Reescreva em forma de lista o parágrafo do trecho do documento que começa com "Na Igreja do Evangelho Quadrangular, os cultos também foram retomados", conservando os fatos principais.

TRECHO DO DOCUMENTO:
--*--

A Comunidade São Paulo teve forte atuação no período de enchente e nos dias subsequentes. Além de abrigar famílias que tiveram as casas invadidas pela água, muitas pessoas ligadas à igreja auxiliaram de formas variadas, como no preparo de almoço, a aquisição de viandas, na doação e distribuição de cestas básicas e cobertores, além da questão pastoral. “Não olhamos para quem. Ajudamos quem precisava”, destaca o pastor. Para ele, o trabalho também vai no sentido de reanimar as pessoas que tiveram grandes perdas na enchente.
Cultos seguem as normas
Na Igreja do Evangelho Quadrangular, os cultos também foram retomados e seguem os protocolos exigidos, com o distanciamento, uso de álcool gel, distribuição de máscaras para quem não possui e luvas para o diaconato. De acordo com a pastora Luciane Andersen Bernini Leal, todas as células foram canceladas, assim como os encontros em casas, o culto nos lares, para que não haja aglomerações. Às pessoas idosas, foi solicitado que não frequentem os cultos, que passaram a se realizar nos domingos pela manhã e à noite, somente na igreja matriz, no Centro, e com duração de 45 minutos. Em função da enchente foram dois domingos sem culto, visto que a água invadiu a igreja até a altura dos aparelhos de ar-condicionado.
“Estamos tendo todo o cuidado. Desde o princípio, nós estamos assim. Quando tem bandeira vermelha, nós cancelamos os nossos cultos e nos comunicamos pelo WhatsApp, do grupo da igreja, pelo Facebook. Nós temos tido cuidado de não tocar nas pessoas. Temos o hábito, de ungir as mãos das pessoas e estamos fazendo com borrifador. Eu creio que dessa forma também se está contribuindo, colaborando e fazendo parte desse momento, ajudando uns aos outros”, destaca a pastora Luciane.
Ela destaca que tem sido procurada por muitas pessoas com medo, angústia e certos temores. “Temos atendido bastante pessoas assim. Todo culto a gente tem visita. Domingo passado nós tínhamos oito pessoas pela primeira vez. Quando terminou foram falar comigo, pedindo que eu fizesse uma oração”, destaca, dizendo que a busca por este apoio tem sido muito frequente no período de isolamento.
Pessoas buscam apoio
Na Igreja Evangélica Assembleia de Deus, o funcionamento segue dentro do que é permitido, com a redução da ocupação e outras medidas de prevenção ao coronavírus, como a ausência de idosos. A frequência, conforme o pastor-presidente Joaquim Soares da Silva é boa, inclusive com a aproximação de pessoas novas. Em Arroio do Meio foi feito um ajuste para que houvesse cultos nos cinco templos, o que amplia o número de pessoas atendidas e não causa aglomeração. Há cultos na terça-feira, na quarta-feira, no sábado e no domingo, estendendo a possibilidade de participação. O pastor-presidente conta com o apoio de obreiros que conduzem os trabalhos nas congregações. Em Travesseiro as regras também são seguidas à risca, com redução no número de participantes.

--*--

EXTRATO DE DADOS:
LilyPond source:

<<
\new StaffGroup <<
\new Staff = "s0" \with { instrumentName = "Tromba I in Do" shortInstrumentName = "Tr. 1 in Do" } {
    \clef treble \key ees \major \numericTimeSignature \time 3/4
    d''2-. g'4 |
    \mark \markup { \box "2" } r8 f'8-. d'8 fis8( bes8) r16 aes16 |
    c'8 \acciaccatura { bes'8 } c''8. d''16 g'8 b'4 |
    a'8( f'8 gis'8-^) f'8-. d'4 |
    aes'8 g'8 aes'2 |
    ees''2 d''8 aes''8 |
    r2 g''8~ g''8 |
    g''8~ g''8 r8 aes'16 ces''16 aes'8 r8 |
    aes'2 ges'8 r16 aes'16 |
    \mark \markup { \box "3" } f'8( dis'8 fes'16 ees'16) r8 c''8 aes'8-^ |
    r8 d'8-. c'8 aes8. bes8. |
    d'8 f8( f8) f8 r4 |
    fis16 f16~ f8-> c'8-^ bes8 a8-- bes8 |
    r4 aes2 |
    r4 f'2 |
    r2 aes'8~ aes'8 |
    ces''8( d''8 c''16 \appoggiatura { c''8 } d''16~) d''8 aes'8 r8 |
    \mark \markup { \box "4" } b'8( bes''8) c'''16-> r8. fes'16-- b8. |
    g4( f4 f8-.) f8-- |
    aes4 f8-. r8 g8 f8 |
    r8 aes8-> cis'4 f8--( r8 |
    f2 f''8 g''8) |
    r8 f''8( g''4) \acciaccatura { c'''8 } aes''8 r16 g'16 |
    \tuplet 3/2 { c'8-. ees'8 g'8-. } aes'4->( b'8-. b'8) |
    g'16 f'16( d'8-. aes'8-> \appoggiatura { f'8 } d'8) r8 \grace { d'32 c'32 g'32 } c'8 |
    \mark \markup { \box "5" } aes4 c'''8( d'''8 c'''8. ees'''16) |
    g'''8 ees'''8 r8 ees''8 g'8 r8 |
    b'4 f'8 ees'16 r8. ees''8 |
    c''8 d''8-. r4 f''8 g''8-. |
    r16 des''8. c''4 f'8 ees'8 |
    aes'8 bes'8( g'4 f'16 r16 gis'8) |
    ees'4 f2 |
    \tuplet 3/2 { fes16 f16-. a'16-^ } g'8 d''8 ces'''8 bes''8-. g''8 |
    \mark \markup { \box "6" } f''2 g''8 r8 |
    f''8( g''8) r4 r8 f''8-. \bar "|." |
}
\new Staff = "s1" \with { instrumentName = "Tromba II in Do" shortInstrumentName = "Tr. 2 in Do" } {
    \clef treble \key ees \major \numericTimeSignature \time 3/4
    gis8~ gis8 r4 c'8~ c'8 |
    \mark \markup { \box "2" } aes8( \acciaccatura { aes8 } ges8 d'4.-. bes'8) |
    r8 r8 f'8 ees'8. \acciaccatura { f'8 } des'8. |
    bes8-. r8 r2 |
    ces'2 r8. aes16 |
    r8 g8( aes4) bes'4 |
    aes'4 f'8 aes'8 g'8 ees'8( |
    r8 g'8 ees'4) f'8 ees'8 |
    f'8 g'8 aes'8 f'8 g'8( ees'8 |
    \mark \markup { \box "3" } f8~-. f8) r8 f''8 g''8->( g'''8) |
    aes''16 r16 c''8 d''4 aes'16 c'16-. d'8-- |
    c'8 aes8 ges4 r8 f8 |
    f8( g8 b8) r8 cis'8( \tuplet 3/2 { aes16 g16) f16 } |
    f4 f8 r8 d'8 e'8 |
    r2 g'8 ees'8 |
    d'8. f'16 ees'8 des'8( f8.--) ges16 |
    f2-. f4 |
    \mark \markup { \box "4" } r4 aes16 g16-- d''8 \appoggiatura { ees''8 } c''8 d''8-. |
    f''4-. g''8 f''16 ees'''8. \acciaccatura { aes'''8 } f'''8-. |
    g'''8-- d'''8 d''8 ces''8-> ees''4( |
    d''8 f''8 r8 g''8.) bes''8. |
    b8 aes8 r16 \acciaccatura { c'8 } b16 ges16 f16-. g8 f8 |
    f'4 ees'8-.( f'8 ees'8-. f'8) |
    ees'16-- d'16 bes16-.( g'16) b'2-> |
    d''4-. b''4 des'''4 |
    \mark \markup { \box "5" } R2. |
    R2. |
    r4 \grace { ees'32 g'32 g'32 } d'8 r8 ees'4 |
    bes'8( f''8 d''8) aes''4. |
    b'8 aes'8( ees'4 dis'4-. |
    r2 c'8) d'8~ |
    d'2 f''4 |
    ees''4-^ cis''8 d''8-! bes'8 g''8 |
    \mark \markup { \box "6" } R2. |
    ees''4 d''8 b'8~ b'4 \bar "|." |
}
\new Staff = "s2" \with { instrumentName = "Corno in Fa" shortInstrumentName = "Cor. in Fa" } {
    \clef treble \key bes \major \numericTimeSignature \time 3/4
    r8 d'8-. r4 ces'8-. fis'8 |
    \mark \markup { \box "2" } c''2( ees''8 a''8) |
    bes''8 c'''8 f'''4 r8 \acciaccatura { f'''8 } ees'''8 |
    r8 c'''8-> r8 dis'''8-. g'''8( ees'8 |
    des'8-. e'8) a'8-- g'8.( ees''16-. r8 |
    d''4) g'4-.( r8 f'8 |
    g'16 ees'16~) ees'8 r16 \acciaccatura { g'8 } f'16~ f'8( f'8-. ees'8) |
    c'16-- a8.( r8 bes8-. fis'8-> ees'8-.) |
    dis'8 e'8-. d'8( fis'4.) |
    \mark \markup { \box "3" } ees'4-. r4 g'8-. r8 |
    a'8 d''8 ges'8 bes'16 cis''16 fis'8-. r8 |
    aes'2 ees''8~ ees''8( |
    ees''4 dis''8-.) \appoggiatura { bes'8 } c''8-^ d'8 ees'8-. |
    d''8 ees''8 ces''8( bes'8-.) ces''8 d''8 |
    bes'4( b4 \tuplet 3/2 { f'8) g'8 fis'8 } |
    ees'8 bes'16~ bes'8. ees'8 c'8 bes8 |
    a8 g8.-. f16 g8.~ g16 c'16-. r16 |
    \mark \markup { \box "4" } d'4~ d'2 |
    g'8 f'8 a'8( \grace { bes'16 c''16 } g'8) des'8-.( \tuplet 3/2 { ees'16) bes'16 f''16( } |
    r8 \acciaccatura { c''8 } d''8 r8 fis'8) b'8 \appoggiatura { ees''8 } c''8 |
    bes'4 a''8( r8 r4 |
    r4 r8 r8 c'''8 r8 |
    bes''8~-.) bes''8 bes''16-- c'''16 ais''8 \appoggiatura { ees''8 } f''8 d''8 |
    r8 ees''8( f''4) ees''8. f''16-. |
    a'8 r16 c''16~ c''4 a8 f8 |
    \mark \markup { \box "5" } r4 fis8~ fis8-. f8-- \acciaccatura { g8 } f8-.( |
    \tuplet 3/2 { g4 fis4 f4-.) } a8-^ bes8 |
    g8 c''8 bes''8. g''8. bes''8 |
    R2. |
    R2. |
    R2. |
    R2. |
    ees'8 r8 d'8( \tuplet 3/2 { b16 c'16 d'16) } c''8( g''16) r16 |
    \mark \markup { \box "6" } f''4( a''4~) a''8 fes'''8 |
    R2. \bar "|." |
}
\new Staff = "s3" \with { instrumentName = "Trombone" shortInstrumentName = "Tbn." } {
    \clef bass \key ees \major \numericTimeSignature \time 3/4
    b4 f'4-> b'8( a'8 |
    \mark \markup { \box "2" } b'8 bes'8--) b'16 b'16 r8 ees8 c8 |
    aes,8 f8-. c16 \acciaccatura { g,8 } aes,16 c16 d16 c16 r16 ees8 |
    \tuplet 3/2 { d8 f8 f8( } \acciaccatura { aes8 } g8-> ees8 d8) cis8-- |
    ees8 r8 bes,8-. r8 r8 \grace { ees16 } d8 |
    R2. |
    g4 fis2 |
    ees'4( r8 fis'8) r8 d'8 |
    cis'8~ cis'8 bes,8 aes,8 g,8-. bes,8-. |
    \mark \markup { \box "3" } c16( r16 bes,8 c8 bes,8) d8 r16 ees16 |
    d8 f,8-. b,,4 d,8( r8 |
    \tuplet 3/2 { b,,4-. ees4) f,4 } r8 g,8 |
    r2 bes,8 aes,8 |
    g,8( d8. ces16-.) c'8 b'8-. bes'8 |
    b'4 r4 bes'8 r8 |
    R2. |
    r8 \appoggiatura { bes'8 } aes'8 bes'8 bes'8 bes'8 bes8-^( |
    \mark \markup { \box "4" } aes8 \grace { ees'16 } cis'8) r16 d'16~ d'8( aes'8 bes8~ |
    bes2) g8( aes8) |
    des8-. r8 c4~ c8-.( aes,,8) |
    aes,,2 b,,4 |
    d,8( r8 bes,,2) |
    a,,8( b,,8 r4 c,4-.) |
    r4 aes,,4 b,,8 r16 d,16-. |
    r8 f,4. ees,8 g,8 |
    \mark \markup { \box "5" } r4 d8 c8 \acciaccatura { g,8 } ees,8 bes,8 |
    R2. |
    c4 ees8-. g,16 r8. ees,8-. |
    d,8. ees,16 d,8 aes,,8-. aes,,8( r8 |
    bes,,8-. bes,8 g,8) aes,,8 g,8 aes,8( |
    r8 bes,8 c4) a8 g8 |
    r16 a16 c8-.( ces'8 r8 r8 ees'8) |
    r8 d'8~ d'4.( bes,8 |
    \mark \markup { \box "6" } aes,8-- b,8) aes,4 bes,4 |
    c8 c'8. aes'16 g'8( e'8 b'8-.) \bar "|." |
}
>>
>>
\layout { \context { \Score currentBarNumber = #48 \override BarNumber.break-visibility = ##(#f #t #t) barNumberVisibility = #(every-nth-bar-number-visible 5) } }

--*--

RESULTADO DA TAREFA:
- Na Igreja do Evangelho Quadrangular, os cultos foram retomados seguindo os protocolos exigidos:
  - distanciamento;
  - uso de álcool gel;
  - distribuição de máscaras a quem não possui;
  - luvas para o diaconato.
- Segundo a pastora Luciane Andersen Bernini Leal, as células, os encontros em casas e o culto nos lares foram cancelados para evitar aglomerações.
- Foi solicitado às pessoas idosas que não frequentem os cultos.
- Os cultos ocorrem aos domingos, pela manhã e à noite, somente na igreja matriz, no Centro, com duração de 45 minutos.
- Por causa da enchente, houve dois domingos sem culto, pois a água invadiu a igreja até a altura dos aparelhos de ar-condicionado.